I got this feeling on the summer day when you were gone / I crashed my car into the bridge. I watched, I let it burn / I threw your shit into a bag and pushed it down the stairs / I crashed my car into the bridge / I don’t care”

Realizing a sense of joy without a partner, destroying stuff for no reason, asserting ownership over your personal space, and generally not giving a shit. In a society that tells women, “Don’t be a victim,” instead of telling men not to victimize, it’s rare to hear these things promoted as feminine virtues, which makes it that much more imperative that Icona Pop do so, especially within the format of a mainstream pop song that is catchy as hell and could provoke a shout-along from even the most ardent anti-feminist.
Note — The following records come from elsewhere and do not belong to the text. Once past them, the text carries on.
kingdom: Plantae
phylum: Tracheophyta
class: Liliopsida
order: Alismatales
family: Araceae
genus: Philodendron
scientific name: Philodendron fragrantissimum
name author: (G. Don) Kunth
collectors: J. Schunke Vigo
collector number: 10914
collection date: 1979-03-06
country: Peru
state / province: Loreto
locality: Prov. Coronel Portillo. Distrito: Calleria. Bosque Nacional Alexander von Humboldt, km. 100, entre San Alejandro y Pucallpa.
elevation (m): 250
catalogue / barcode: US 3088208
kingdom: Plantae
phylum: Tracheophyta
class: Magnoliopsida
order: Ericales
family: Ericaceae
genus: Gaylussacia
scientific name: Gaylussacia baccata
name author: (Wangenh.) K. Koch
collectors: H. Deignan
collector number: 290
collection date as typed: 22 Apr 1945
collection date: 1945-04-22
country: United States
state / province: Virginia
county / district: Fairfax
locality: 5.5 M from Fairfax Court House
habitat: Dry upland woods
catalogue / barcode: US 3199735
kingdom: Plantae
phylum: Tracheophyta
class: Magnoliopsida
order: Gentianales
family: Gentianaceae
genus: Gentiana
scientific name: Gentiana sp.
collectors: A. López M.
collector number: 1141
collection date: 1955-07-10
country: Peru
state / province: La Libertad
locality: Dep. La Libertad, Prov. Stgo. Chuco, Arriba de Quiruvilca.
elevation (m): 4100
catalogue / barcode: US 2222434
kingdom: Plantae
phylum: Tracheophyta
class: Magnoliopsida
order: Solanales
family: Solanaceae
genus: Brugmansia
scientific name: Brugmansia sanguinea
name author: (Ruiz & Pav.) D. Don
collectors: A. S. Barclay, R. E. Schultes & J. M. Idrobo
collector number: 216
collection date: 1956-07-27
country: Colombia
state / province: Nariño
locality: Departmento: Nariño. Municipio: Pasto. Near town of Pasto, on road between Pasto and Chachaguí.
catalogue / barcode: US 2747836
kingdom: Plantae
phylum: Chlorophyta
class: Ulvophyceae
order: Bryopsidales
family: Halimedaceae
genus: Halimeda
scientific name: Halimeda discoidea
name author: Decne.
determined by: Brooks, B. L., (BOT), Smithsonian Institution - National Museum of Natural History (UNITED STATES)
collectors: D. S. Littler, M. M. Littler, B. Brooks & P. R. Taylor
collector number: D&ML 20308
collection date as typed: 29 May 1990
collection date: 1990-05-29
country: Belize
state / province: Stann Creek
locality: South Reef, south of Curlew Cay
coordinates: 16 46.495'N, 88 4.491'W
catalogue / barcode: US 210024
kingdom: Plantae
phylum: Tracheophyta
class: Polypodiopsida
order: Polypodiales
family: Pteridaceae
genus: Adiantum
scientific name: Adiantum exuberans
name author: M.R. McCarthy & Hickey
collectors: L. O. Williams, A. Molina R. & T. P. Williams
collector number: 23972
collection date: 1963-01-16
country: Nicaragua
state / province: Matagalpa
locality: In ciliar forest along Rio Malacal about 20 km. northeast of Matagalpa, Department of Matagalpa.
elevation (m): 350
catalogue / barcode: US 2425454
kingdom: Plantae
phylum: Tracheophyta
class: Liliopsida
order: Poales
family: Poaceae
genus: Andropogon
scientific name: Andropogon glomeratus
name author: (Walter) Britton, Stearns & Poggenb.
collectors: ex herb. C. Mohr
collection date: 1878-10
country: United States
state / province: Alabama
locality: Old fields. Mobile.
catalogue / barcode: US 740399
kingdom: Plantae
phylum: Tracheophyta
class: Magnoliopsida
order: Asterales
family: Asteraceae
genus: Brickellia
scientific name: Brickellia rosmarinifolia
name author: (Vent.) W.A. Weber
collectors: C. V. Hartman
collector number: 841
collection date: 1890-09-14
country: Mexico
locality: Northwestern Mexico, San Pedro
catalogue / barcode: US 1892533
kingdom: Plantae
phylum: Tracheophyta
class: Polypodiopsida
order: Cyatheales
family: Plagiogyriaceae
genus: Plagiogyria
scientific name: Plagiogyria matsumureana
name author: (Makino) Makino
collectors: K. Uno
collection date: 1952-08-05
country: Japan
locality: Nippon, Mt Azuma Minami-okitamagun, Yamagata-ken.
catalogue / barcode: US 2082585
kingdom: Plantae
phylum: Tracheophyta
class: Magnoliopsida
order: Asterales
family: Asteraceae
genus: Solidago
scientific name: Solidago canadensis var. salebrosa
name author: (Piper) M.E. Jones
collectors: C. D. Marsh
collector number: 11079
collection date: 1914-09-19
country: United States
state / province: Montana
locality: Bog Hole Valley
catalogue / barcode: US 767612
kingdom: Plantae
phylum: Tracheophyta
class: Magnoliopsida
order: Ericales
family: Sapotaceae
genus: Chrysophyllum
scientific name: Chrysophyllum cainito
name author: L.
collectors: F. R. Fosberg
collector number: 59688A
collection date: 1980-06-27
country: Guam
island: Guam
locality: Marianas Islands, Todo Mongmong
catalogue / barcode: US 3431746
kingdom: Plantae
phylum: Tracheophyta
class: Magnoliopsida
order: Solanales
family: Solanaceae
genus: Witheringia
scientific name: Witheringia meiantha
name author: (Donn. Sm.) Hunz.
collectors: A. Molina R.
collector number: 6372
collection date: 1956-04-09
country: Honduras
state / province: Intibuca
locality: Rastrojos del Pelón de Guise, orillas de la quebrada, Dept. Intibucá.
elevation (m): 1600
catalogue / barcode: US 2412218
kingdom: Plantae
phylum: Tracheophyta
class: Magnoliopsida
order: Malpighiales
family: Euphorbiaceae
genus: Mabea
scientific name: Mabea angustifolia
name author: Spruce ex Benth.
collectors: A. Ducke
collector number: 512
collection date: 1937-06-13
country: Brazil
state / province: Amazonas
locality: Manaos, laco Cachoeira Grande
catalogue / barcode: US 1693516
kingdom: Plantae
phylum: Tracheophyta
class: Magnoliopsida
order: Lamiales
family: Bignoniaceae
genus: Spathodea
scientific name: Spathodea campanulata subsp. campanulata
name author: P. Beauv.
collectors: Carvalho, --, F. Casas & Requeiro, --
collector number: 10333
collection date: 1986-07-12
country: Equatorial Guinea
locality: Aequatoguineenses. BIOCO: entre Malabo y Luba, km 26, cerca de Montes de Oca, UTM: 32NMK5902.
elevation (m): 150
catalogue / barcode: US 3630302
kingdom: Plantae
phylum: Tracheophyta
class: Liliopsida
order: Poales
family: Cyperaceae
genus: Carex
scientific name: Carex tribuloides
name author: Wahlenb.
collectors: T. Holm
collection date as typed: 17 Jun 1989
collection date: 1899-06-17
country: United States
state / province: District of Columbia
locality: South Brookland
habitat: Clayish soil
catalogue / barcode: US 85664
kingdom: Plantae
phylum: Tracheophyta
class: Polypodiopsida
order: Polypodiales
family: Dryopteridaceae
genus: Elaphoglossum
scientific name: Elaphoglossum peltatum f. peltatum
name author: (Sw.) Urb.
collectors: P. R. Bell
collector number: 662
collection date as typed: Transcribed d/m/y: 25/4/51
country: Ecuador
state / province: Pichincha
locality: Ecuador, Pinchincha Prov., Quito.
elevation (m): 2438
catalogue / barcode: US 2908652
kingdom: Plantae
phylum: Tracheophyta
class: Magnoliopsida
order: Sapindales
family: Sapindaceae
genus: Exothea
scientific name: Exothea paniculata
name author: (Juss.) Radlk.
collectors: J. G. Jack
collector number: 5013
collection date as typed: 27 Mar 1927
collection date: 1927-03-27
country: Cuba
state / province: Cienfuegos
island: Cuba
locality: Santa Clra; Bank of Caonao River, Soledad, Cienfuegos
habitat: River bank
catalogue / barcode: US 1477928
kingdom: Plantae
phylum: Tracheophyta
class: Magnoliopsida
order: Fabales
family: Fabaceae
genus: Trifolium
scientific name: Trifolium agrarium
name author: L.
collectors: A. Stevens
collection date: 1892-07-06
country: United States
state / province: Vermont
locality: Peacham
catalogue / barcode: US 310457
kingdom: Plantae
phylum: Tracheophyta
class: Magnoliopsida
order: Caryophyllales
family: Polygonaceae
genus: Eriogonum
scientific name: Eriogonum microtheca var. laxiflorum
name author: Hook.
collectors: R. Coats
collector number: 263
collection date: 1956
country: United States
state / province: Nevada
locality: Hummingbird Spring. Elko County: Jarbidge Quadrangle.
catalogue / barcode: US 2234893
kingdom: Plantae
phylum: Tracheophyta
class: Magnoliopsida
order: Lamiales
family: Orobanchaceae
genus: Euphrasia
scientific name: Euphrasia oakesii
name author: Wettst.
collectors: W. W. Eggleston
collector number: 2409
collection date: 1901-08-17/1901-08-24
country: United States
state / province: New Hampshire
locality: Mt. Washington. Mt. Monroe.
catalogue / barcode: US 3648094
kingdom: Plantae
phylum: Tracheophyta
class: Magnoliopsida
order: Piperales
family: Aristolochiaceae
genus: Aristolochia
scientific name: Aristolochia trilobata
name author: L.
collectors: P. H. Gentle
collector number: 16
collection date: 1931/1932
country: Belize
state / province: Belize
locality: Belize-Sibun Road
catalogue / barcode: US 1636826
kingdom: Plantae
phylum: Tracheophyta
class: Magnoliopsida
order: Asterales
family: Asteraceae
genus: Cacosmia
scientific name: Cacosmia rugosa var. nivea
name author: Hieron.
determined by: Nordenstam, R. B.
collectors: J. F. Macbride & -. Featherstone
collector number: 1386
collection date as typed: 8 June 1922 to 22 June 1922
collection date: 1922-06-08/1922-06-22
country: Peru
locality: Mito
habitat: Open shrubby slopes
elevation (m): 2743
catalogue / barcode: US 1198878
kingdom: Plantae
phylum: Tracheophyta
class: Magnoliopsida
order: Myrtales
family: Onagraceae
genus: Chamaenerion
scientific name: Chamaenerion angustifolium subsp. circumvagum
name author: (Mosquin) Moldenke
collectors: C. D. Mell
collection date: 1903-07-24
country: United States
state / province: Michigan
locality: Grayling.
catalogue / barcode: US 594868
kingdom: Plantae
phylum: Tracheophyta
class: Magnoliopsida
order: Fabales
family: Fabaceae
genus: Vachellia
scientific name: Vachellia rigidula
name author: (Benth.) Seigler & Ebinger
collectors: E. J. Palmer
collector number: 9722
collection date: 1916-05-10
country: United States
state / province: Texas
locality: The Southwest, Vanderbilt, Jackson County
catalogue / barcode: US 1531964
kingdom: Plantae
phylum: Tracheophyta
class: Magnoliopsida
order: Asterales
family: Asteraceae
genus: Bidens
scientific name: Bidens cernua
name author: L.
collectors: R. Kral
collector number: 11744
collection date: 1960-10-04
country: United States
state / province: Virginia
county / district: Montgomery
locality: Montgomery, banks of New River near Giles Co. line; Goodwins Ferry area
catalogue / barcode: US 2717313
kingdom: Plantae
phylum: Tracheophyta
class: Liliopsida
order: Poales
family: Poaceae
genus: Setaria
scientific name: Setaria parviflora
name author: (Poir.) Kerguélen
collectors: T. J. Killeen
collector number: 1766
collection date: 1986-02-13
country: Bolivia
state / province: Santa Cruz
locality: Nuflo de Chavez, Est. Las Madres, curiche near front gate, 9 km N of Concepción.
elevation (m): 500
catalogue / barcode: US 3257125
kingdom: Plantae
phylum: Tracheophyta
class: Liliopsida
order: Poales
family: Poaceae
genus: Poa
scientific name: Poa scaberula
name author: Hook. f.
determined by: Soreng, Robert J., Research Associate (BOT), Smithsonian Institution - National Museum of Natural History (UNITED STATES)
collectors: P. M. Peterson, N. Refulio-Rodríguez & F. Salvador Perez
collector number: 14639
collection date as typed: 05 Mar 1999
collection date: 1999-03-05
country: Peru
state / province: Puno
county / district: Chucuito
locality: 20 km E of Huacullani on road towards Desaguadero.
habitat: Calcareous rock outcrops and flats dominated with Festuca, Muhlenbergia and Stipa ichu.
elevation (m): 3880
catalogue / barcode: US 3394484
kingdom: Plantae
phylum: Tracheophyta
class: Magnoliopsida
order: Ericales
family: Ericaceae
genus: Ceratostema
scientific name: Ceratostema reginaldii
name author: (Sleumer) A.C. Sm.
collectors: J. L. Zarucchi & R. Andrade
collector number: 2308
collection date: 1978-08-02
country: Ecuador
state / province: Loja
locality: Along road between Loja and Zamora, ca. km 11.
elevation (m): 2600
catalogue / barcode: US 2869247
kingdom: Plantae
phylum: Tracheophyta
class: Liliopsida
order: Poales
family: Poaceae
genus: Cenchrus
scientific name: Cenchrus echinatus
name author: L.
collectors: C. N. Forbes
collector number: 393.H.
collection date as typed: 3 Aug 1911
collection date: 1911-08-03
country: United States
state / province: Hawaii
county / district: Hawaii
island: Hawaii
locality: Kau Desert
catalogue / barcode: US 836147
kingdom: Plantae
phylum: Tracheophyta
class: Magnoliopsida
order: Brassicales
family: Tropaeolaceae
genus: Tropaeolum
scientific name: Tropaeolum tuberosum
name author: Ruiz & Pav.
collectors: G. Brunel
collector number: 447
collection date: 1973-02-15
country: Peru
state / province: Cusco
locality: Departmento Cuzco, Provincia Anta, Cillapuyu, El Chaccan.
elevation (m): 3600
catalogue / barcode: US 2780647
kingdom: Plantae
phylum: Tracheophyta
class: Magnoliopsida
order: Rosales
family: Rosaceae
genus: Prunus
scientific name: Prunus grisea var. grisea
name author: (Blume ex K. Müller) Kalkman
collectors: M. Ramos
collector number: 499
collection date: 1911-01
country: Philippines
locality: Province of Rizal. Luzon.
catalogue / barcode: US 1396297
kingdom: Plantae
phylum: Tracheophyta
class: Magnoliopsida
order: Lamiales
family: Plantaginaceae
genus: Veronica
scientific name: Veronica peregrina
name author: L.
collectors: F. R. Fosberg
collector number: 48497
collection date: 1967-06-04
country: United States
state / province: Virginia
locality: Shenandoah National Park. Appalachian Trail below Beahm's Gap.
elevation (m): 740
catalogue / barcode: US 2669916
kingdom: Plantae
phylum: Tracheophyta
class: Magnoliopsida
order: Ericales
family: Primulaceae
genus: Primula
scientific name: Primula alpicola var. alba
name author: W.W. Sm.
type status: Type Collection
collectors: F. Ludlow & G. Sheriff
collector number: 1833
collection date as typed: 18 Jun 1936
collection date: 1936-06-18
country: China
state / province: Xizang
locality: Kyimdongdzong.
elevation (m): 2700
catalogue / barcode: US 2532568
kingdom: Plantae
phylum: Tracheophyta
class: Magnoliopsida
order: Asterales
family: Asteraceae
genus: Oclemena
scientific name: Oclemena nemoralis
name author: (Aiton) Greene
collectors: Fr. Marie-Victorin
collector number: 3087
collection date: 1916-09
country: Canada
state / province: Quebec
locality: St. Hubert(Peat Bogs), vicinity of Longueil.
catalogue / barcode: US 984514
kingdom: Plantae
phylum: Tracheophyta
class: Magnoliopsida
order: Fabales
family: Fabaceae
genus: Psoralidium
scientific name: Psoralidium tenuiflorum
Which is why Cyrus might have made the best decision of her career so far to bring Sky Ferreira and Icona Pop on the road with her in 2014. There could be no better rebuttal of the flak that she’s received in recent months regarding her newly overt sexuality than to take the stage with fellow female performers who similarly reject the social tendency to restrict women’s desires, bodies, and emotions to a convenient space and time. I know it might not seem like Cyrus is twerking her way to a feminist revolution just yet. But she is definitely assembling the troops.